La première pierre fut posée en juillet 1765 ; l’abbé Fabarel fut chargé du contrôle des travaux, secondé par l’entrepreneur Joseph Taisand et le milanais Christophe Goualle, tandis que Bernard Poyet supervisa le chantier pour de Wailly. Les travaux semblent achevés en 1769 : François Attiret livra des statues pour la colonnade et François Devosge exécuta des bas-reliefs et devait peindre Apollon entouré des Muses dans la coupole. Ces réalisations ne suffirent pas à empêcher les difficultés financières de Jean-Philippe Fyot, qui démissionna en 1772 et mourut la même année.
Après la mort du marquis de La Marche le domaine fut vendu en décembre 1772 à Jacques Demay pour 120 000 francs ; il passa ensuite par alliance dans la famille Anthony. Leur fils Claude-Hubert Anthony hérita en 1783, transforma Montmusard en propriété de rapport, fit mettre en culture le parc et vit disparaître les ornements du jardin. En 1793 des offres pour le plomb du château conduisirent au démontage de la coupole, ce qui fragilisa l’édifice ; Anthony fit ensuite démonter les rotondes et détruisit l’aile méridionale, en partie pour échapper à l’impôt sur les portes et fenêtres.

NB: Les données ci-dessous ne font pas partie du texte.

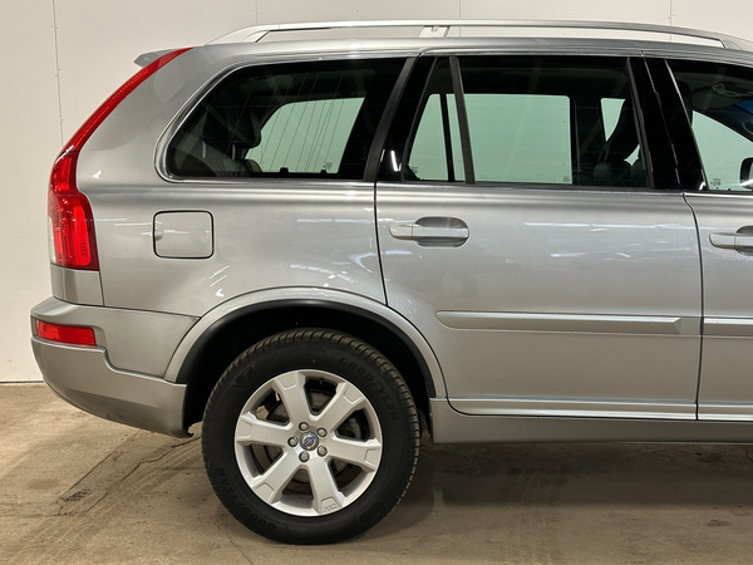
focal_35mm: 48
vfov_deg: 30.3
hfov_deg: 39.7
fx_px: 1044
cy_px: 282
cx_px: 376
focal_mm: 6.86
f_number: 1.8
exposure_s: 1/50
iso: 160
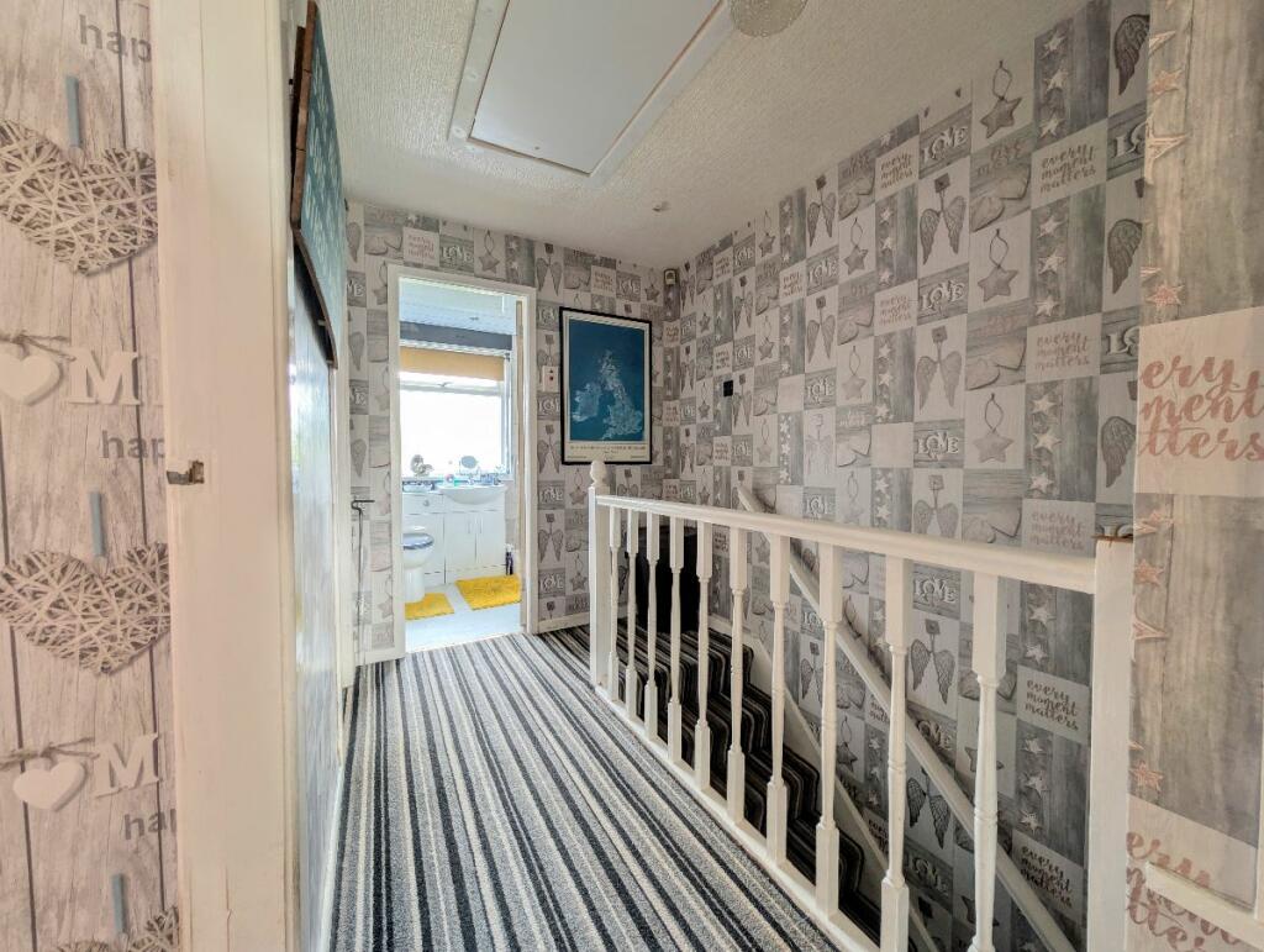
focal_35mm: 12
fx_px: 439
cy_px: 476
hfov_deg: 110.5
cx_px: 632
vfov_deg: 94.6
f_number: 1.7
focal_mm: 2.02
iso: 50
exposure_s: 1/25.2
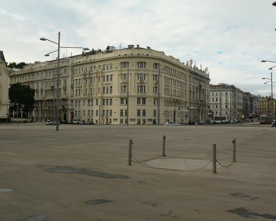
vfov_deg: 40.1
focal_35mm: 37
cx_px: 149
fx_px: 302
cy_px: 112
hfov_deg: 49.0
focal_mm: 7.4
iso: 100
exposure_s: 1/200
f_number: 5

Plusieurs historiens ont discuté l’interprétation de ces destructions : certains ont émis l’hypothèse que le château n’aurait jamais été achevé selon les plans de de Wailly, avançant l’absence de fondations sous certaines parties, tandis qu’Yves Beauvalot a soutenu la thèse d’un achèvement effectif par une démonstration documentaire. Quoi qu’il en soit, le domaine fut morcelé au XIXe siècle : à la mort de la veuve d’Anthony en 1857 il passa à Ernest Grasset, puis, dès 1867, la partie occidentale fut lotie ; des amputations supplémentaires intervinrent à la faveur de l’installation d’une ligne de chemin de fer et d’une gare. En 1933 la ville acquit 45 hectares orientaux pour y établir un parc des sports.
Charles de Wailly conserva un intérêt pour Montmusard et reprit des éléments du projet dans d’autres propositions, exposées aux Salons, notamment un pavillon destiné à Catherine II qui ne fut pas réalisé. Les vues et plans du château, gravés et peints par des artistes comme Jean‑Baptiste Lallemand, ont contribué à perpétuer la mémoire d’un ensemble aujourd’hui réduit mais longtemps célèbre pour l’originalité de son architecture et l’ampleur de son parc.